# Hard Drive Model Data Generator
* pulls out many features over all times for all drives of a given MODEL
* prepares data for time series machine learning
* writes a .csv (into OUTPUT_DIR) for each unqiue 'serial_number' of a given MODEL
* the output data features include all columns that contain the string FEATURE_COL
* note: generates many files!

In [1]:
import os
import pandas as pd
import numpy as np
from time import gmtime, strftime, time
import logging
import sys

In [2]:
MODEL = 'ST4000DM000'
TEST = False
DATA_DIR = "data/"
DATA_FOLDERS = ["2014","2015","data_Q1_2016","data_Q2_2016","data_Q3_2016","data_Q4_2016"]
NAN_FRAC = .25 
FEATURE_COL = "raw"
THE_TIME = strftime("%Y-%m-%d-%H-%S", gmtime())
OUTPUT_DIR = MODEL + "_data"

Sets up a custom logger that will work with ipython, repeated calls to this piece of code without restarting the IPython kernel will result in creating and attaching yet another handler to the logger on every run and the number of messages being logged to the file with each log call will grow

In [3]:
def start_logger():
    if os.path.isdir(OUTPUT_DIR):
        os.system("rm " + OUTPUT_DIR + "/*")
        os.system("rmdir " + OUTPUT_DIR)
    os.system("mkdir " + OUTPUT_DIR)
    root_logger = logging.getLogger()
    root_logger.setLevel(logging.DEBUG)
    logger = logging.getLogger(__name__)
    logfile = OUTPUT_DIR + '/' + THE_TIME + ".log"
    handler = logging.FileHandler(logfile, 'w')
    handler.setLevel(logging.INFO)
    logger.addHandler(handler)
    logger.info("MODEL\t=\t" + MODEL)
    logger.info("TEST\t=\t" + str(TEST))
    logger.info("DATA_DIR\t=\t" + DATA_DIR)
    logger.info("OUTPUT_DIR\t=\t" + OUTPUT_DIR)
    logger.info("THE_TIME\t=\t" + THE_TIME)
    logger.info("FEATURE_COL\t=\t" + FEATURE_COL)
    logger.info("NAN_FRAC\t=\t" + str(NAN_FRAC))
    return logger

### select specific MODEL and drop columns that do not contain FEATURE_COL, are date or are serial
    

In [4]:
def sift_data(data):
    sifted_data = pd.DataFrame.copy(data[data['model'] == MODEL])
    for ikey in sifted_data.keys():
        if FEATURE_COL not in ikey and ikey != 'serial_number' and ikey != 'failure' and ikey != 'date':
                del sifted_data[ikey]
    return sifted_data

### drop columns that are all NaN or have more than NAN_FRACTION

In [5]:
 def clean_data(data):
    hd_clean = data.dropna(axis=1, how='all')
    for ikey in hd_clean.keys():
        column_nan_count = hd_clean[ikey].isnull().sum()
        logger.info("%d NaN fraction of:\t %s" % (column_nan_count/len(hd_clean), ikey))
        if column_nan_count / len(hd_clean) >= NAN_FRAC:
            logger.info("Dropping column: %s" % ikey)
            hd_clean = hd_clean.drop(ikey, 1)#, inplace=True)

    for ikey in hd_clean.keys():
        column_unique_count = len(hd_clean[ikey].unique())
        logging.info("%d unique value count of:\t %s" % (column_unique_count, ikey))
        #if column_unique_count == 1 and ikey != 'failure':
        #        logging.info("Dropping column: %s" % ikey)
        #        hd_clean = hd_clean.drop(ikey, 1)#, inplace=True)

    hd_clean = hd_clean.fillna(666)

    for ikey in hd_clean.keys():
        column_nan_count = hd_clean[ikey].isnull().sum()
        if column_nan_count > 0:
            logger.warning("Warning!

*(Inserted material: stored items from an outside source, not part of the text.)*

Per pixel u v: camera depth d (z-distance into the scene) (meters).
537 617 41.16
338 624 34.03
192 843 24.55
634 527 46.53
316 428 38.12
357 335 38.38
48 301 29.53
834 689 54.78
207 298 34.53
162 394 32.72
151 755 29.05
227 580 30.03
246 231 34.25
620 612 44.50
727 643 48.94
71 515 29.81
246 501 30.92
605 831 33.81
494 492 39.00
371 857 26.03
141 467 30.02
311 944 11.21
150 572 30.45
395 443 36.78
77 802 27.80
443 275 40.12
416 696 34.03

There shouldn't be any NaNs but there are in %s" % ikey)
    return hd_clean


### main loop

In [6]:
logger = start_logger()
start_time = time()

for data_dir in DATA_FOLDERS:
    data_dir = DATA_DIR + data_dir + "/"
    hd = pd.DataFrame()
    #logger.info("* * * \nLoading: %s" % data_dir)
    logger.info(" ### ### ### ### ### ### ### ### ### ### #### ### ###")
    logger.info("Working with: %s" % data_dir)
    logger.info("Elapsed time: %s seconds" % np.round(time() - start_time,1))
    #print("Working with: %s" % model)
    
    
    
    for data_file in os.listdir(data_dir):
        if data_file.split('.')[1] == 'csv':
            if TEST:
                temp = pd.read_csv(data_dir+data_file, header=0, nrows=200)
                temp = sift_data(temp)
            else:
                temp = pd.read_csv(data_dir + data_file, header=0)
                temp = sift_data(temp)
            hd = hd.append(temp)

    logger.info("Working on: %s" % data_dir)
    logger.info("Shape of this data: %s" % str(np.shape(hd)))
    logger.info("There are %d unique drives. " % len(hd['serial_number'].unique()))    
    logger.info("There are %d failures." % hd['failure'].sum())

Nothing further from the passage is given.